Main Flashcards
What is the Entity-Relationship Model?
The entity-relationship (ER) data model uses a collection of basic objects, called entities, and relationships among these objects.
An entity is a “thing” or “object” in the real world that is distinguishable from other objects. The entity-relationship model is widely used in database design.
What are the languages of Databases?
- Data-definition language (Specify database schema)
- Data-manipulation language (Database queries)
In practice: both are in the same database language, e.g. SQL
What is a Database System?
A Database Management System and a Database
What is the 3-layer schema architecture?
What is a conceptual schema
The conceptual schema defines the ontology (the formal naming and definition of the types, properties, and interrelationships of the entities) of the concepts as the users think of them and talk about them.
What is an external schema?
The external schema defines the view of the data presented to the application programs.
What is an internal schema?
Describes the internal formats of the data stored in the database.
What is Physical data independence?
Changes regarding file structure and access paths (physical layer) have no influence on the conceptual schema (logical layer).
What are some examples of changes on the physical layer?
- New hard disk added
- New processor added
- Files are split into multiple files
What is Logical data independence?
Changes on the logical layer have no infuence on external schemas and applications.
What are some examples of changes on the logical layer?
- Adding another attribute to the conceptual schema
- Changing the name of an attribute on the conceptual schema
What is a Mini-world?
Some part of the real world about which information is stored
What are data/information?
Known facts about the mini-world that can be recorded and have an implicit meaning
What is a database (DB)?
A collection of related data
What are Database Management Systems (DBMS)?
A software package to facilitate the creation and maintenance of a database
Examples: MySQL, PostgreSQL, Microsoft SQL Server, Oracle, etc.
What is a database instance?

LISTING

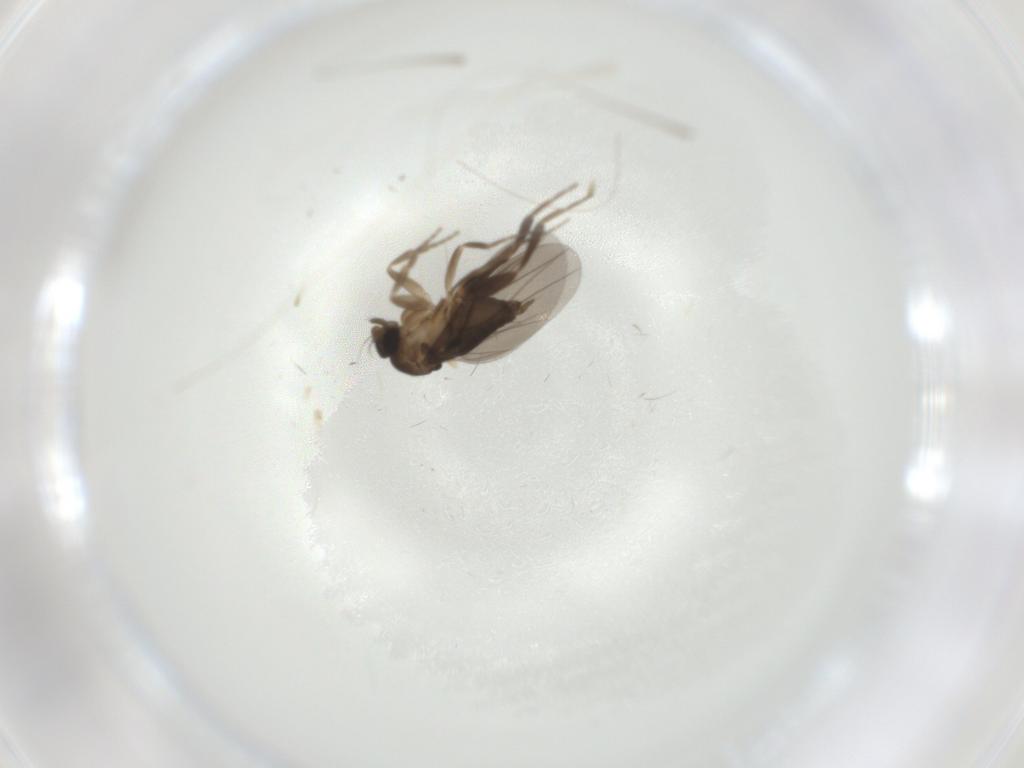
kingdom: Animalia
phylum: Arthropoda
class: Insecta
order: Diptera
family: Phoridae
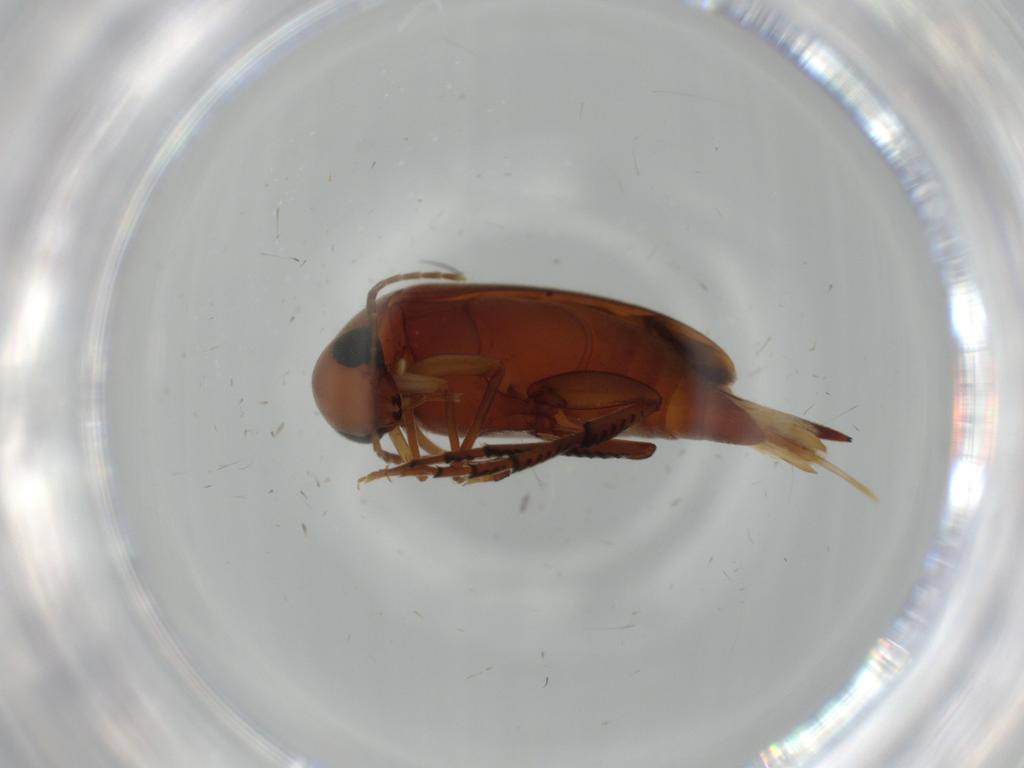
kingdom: Animalia
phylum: Arthropoda
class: Insecta
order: Coleoptera
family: Mordellidae
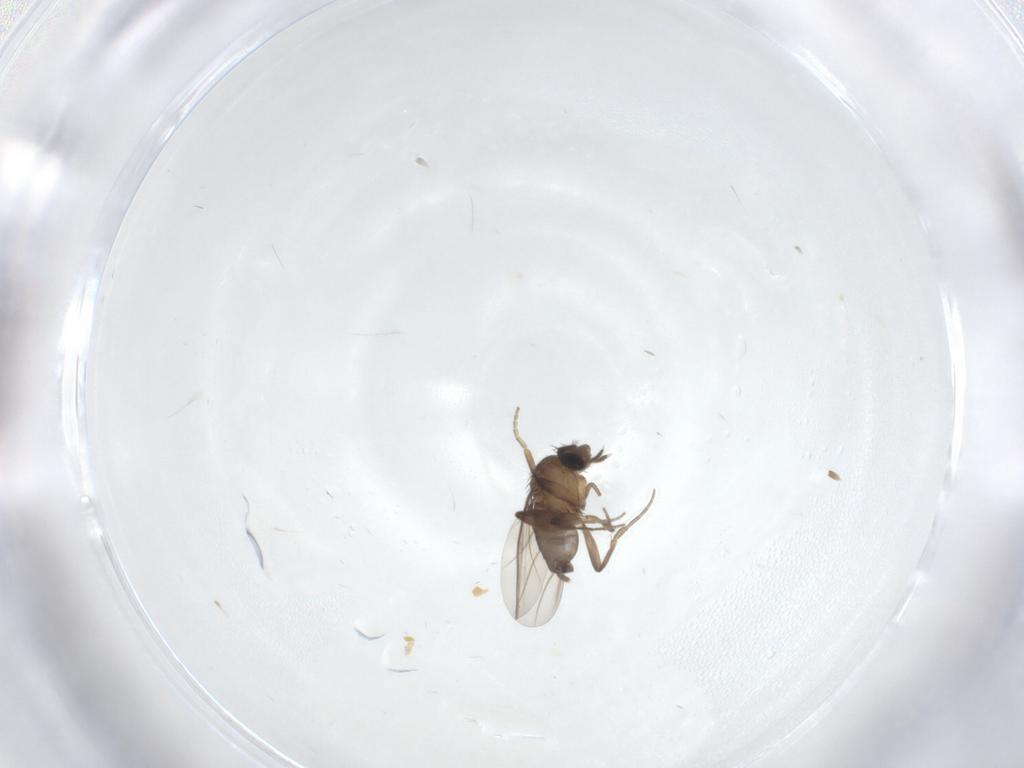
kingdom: Animalia
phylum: Arthropoda
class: Insecta
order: Diptera
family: Phoridae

WHAT IS ASKED
- 1) From the database flashcards, repeat the passage between "Changes on the logical layer have" and "Server, Oracle, etc.", inclusive.
- 2) Express each line of the taxonomy entries as a string in a single JSON list, one string per line and skipping blank lines. Leave out the pictures.
The database flashcards and the taxonomy entries are unrelated to each other.

TASK SOLUTIONS
- 1)
Changes on the logical layer have no infuence on external schemas and applications.
What are some examples of changes on the logical layer?
- Adding another attribute to the conceptual schema
- Changing the name of an attribute on the conceptual schema
What is a Mini-world?
Some part of the real world about which information is stored
What are data/information?
Known facts about the mini-world that can be recorded and have an implicit meaning
What is a database (DB)?
A collection of related data
What are Database Management Systems (DBMS)?
A software package to facilitate the creation and maintenance of a database
Examples: MySQL, PostgreSQL, Microsoft SQL Server, Oracle, etc.

- 2)
[
  "kingdom: Animalia",
  "phylum: Arthropoda",
  "class: Insecta",
  "order: Diptera",
  "family: Phoridae",
  "kingdom: Animalia",
  "phylum: Arthropoda",
  "class: Insecta",
  "order: Coleoptera",
  "family: Mordellidae",
  "kingdom: Animalia",
  "phylum: Arthropoda",
  "class: Insecta",
  "order: Diptera",
  "family: Phoridae"
]